Forget Compton, Brooklyn and Hotlanta. The hottest new MCs are straight reppin’ Cape Canaveral.

With shuttle launches now a thing of the past, NASA finds itself with a lot of free time. As you well know, rocket science is incredibly dull, so instead someone at the space agency decided to create a rap video.

Admittedly, it’s not exactly Otis, but it does a solid enough job of mapping out the history of the space shuttle and providing a primer on what exactly NASA does. At least when it’s not experiencing audio issues or filling the screen with inexplicable posterization filters.

Of course, that doesn’t really explain why this thing is a thing in our segment of reality.

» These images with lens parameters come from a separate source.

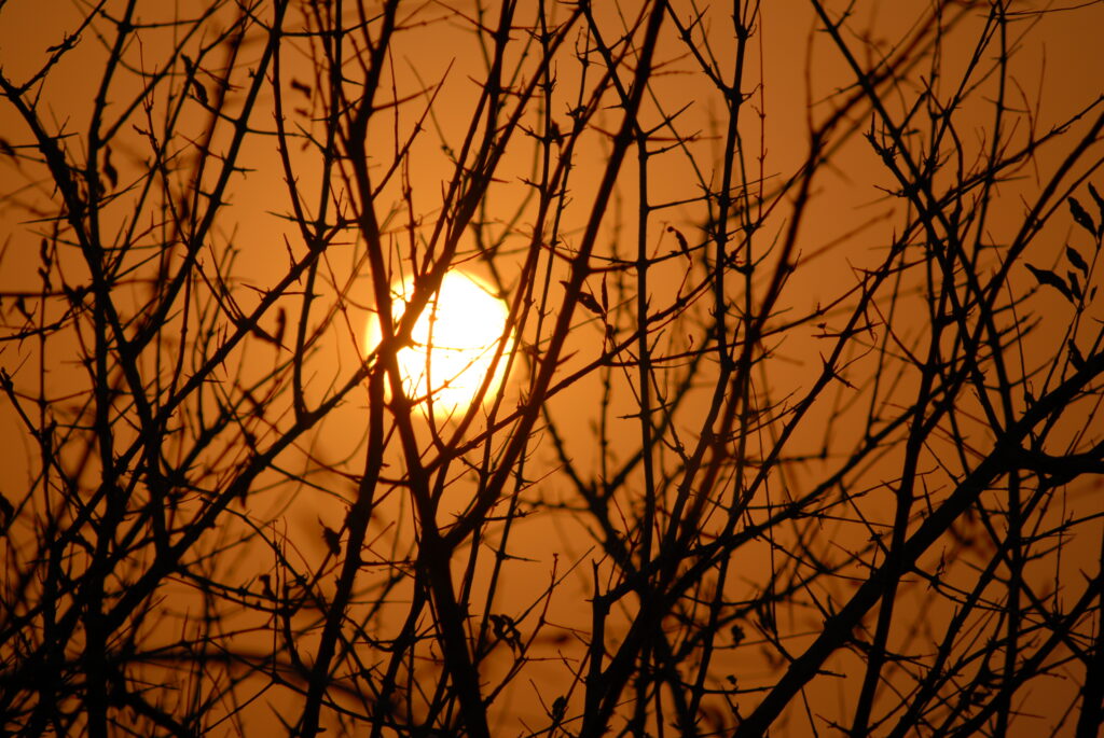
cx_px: 552
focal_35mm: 360
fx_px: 11051
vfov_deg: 3.8
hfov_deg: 5.7
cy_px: 369
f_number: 6.3
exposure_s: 1/1250
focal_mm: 240
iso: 100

Maybe the PR email NASA sent out can help explain this baffling anomaly:

NASA Education created a historical rap video for the Space Shuttle just in time for back to school events.

Um … okay? That didn’t really explain anything, did it?

Alright, so now we have more questions than we did before. Obviously, there’s still the “Why is NASA creating hip hop videos?” query, but now we must ask “Why does NASA think this is something crucial to the start of the new school year?”

I grasp the idea that space exploration, rocket science and the underlying physics behind what NASA does are wildly inaccessible to the average person, but I really don’t think that baffling rap videos are the best way to inspire kids to look to the stars.

This thing might seem apropos in 1995 when stodgy corporate types still thought rap was a great way to show the youth that they were “down,” but it’s 2011. Our entire culture is now built on sarcasm and irony, and it certainly doesn’t help NASA’s case that the production values in play here smack of local cable access. From start to finish this entire concept is flawed.

Actually, I take back what I just said. NASA could make this work, but only if the track was penned by Andre 3000 and liberally sampled Carl Sagan’s “Cosmos” and Public Enemy’s “Fear of a Black Planet.”

I would also accept a Pharcyde/Tilly And The Wall mashup, if Houston would prefer to aim for the indie crowd. NASA, call me and we can make this happen.